Devin Townsend, as regular readers of this blog know, is something of a hero to me. He makes the music he wants to, and doesn’t care about trends and following the herd. He’s the dude, and his new albums are fucking severely awesome.
Devin said something that really struck a chord with me in this new interview. He said, “When I perform, it’s a blown-up version of who I am.” I relate to that. When I write for this blog, it’s the same thing: An extreme, exaggerated version of what I think and how I am. Nutty. What else did Dev say? He discussed the creative process.
“The way I write is I pick up a guitar, let it all out and make it as good as it can possibly be,” he says. “But I remember when I was doing Ki, Ghost or even Deconstruction, it came out exactly as I wanted, but I knew for a fact it would bother people. I was concerned that some parts of my audience would see it as an insult if I wouldn’t deliver the kind of music they wished me to create or that they would see it as a deliberate attempt to make them angry, because I’m doing something different. That’s absolutely not the case. To be completely straight-up with you, I write what I write and it’s coming out the way it’s coming out and I’m trying to capture that the best I can.
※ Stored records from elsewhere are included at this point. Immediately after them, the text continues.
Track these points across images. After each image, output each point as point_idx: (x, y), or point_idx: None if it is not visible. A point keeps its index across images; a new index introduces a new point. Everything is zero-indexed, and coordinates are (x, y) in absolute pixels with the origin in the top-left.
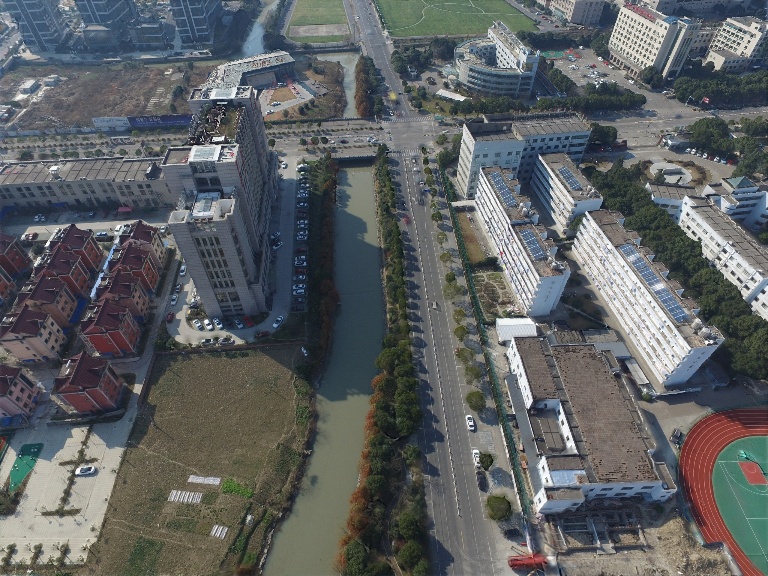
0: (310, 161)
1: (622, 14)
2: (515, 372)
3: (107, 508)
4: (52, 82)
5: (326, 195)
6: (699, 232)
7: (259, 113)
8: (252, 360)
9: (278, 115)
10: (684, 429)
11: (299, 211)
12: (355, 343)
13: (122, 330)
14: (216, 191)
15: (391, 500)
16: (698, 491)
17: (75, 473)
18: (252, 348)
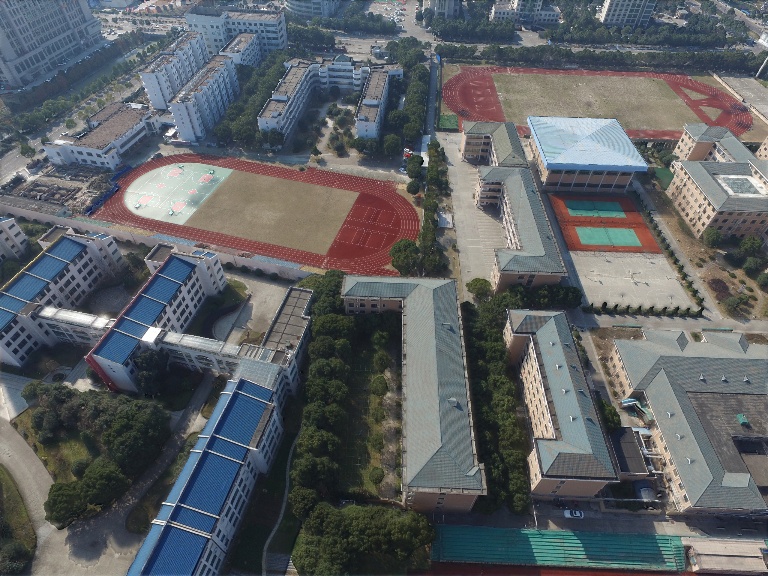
0: None
1: None
2: None
3: None
4: None
5: (112, 46)
6: None
7: None
8: None
9: (144, 11)
10: (166, 155)
11: (93, 52)
12: None
13: None
14: None
15: None
16: (138, 172)
17: None
18: None
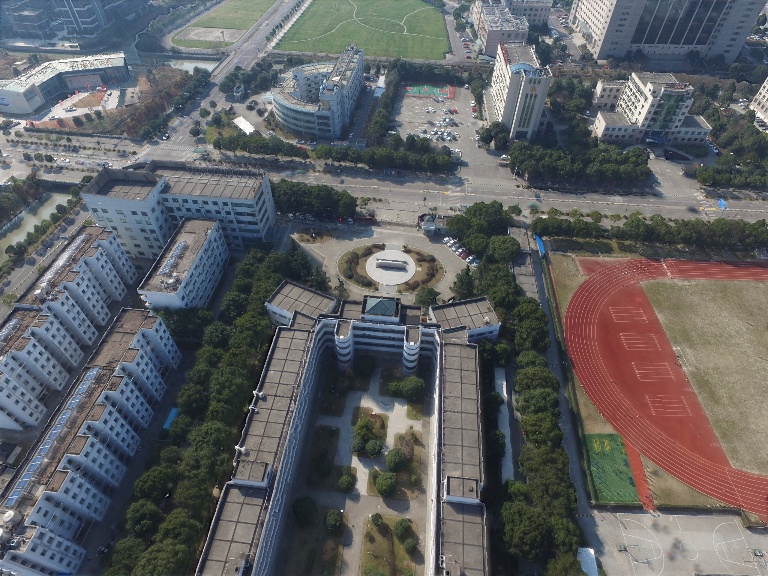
0: (20, 179)
1: (498, 52)
2: None
3: None
4: None
5: None
6: None
7: None
8: None
9: (55, 122)
10: None
11: None
12: None
13: None
14: None
15: None
16: None
17: None
18: None
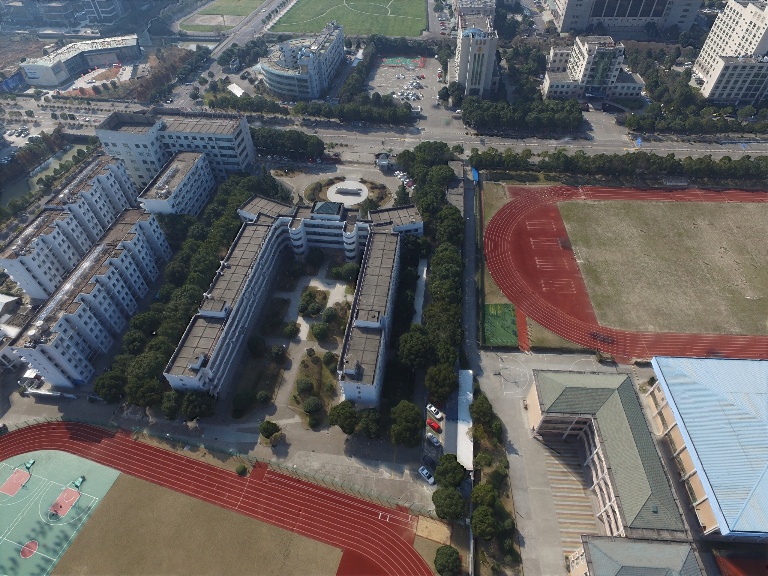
0: (49, 134)
1: None
2: None
3: None
4: None
5: (10, 163)
6: None
7: None
8: None
9: None
10: (15, 427)
11: None
12: None
13: None
14: None
15: None
16: None
17: None
18: None
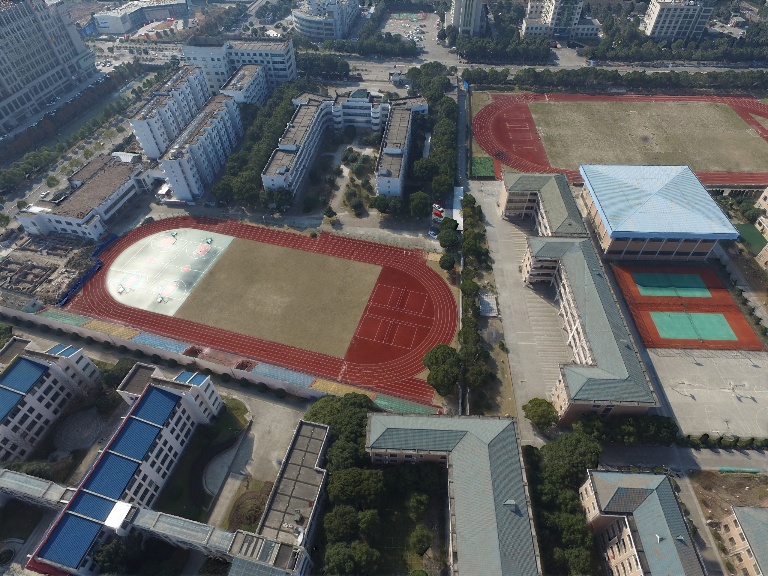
0: None
1: None
2: None
3: None
4: None
5: (106, 81)
6: None
7: (61, 15)
8: None
9: (143, 37)
10: (158, 218)
11: (85, 89)
12: None
13: None
14: None
15: None
16: (124, 242)
17: None
18: None
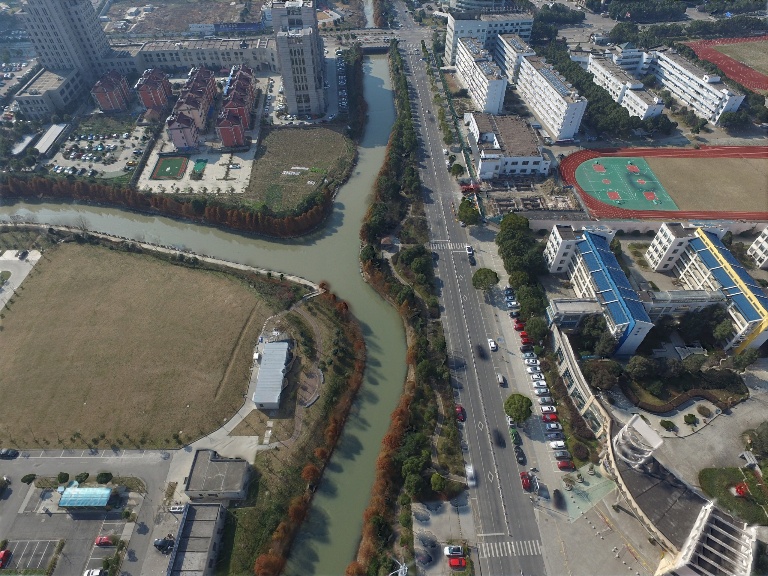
0: (344, 49)
1: None
2: (472, 131)
3: (250, 178)
4: (149, 9)
5: (357, 63)
6: (595, 72)
7: None
8: (319, 130)
9: None
10: (566, 154)
11: (339, 72)
12: (378, 130)
13: (244, 109)
14: (300, 27)
15: (401, 175)
16: (567, 173)
17: (229, 167)
18: (318, 126)
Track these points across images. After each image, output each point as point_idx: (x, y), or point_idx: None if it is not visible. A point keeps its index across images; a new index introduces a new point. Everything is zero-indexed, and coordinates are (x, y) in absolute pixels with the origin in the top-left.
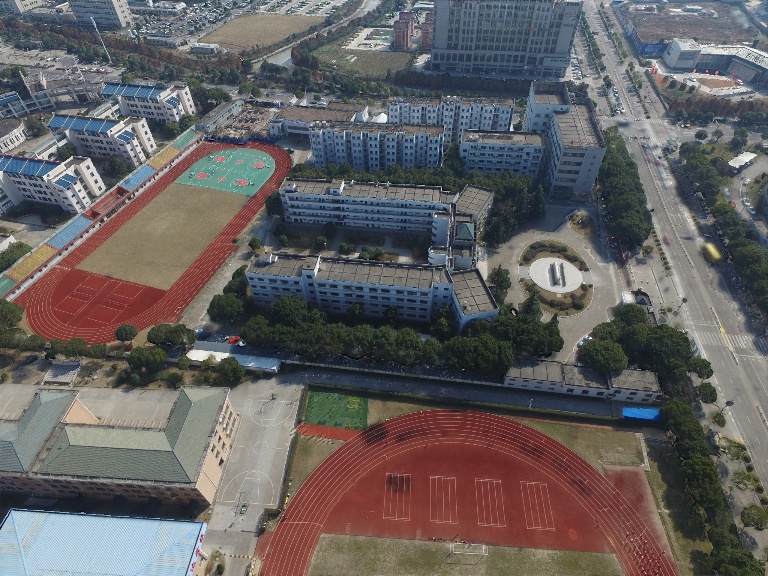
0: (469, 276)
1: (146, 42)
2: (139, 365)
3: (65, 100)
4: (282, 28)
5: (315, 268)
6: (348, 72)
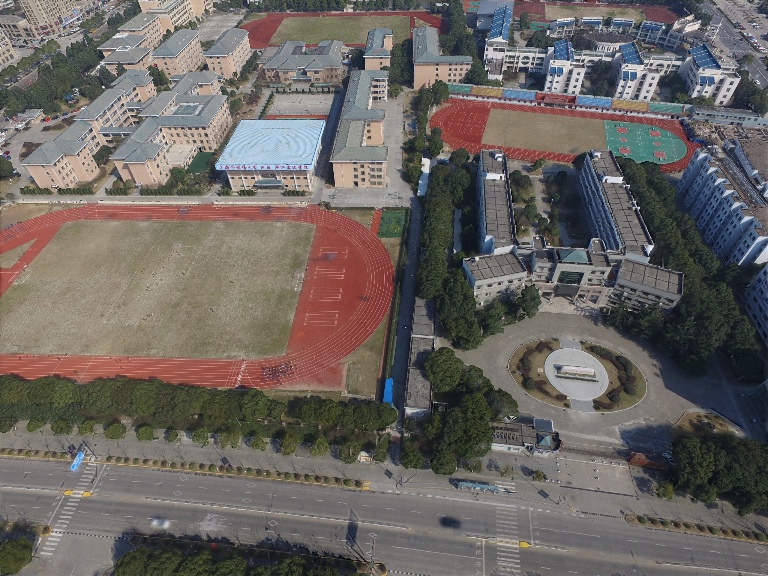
0: (516, 266)
1: None
2: None
3: None
4: None
5: (490, 174)
6: None
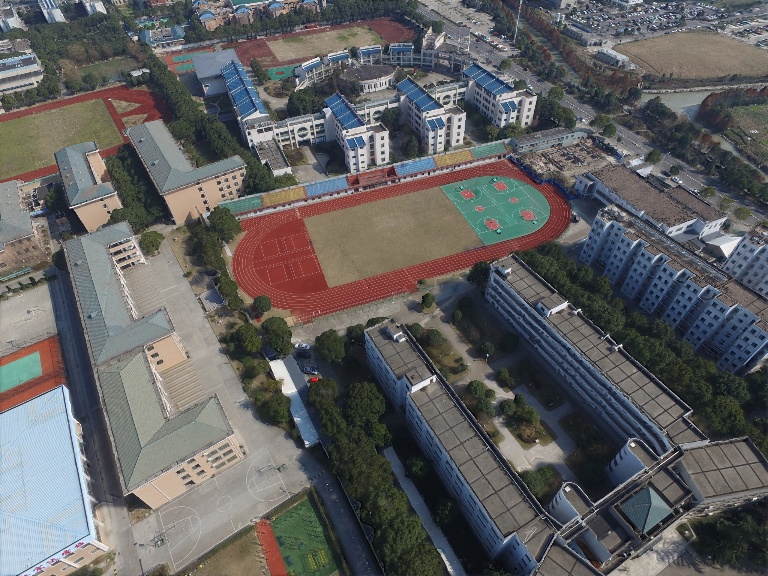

Sometimes it comes better out than other times, but it’s always completely honest.”
When asked about the shift from crazy, pot-loving Strapping Young Lad frontman to his calmer, sober current self, Devin said it’s all about honesty.
“When I started to realize that Strapping Young Lad was more becoming an act that I was getting better and better at doing, it became very difficult for me to have normal interactions with people because there was an expectation of how I would behave, but as of now, when I perform, it’s a blown-up version of who I am, but there’s no big difference between the person that’s talking to you now and the guy that’s playing the music on stage,” he says. “Nothing that I would say on stage I wouldn’t say in normal life, you know? That’s the main difference. With Strapping, the way I was raised, sarcasm was a very important part of the family dynamic and after I got older, I started to realize that if you’re trained from a young age not to be angry, sarcasm and humor are good outlets to vent your anger. For me, it was important to acknowledge that was very gratifying to be that vicious to the audience. Doing drugs, eating spicy food or sexual misconduct, it’s the same impulse of instant satisfaction. That was the image people got from me in my Strapping days and the interaction with people after the show was based on that image. Nowadays, it’s more like what you see is what you get, like the normal informal dude I am right now.”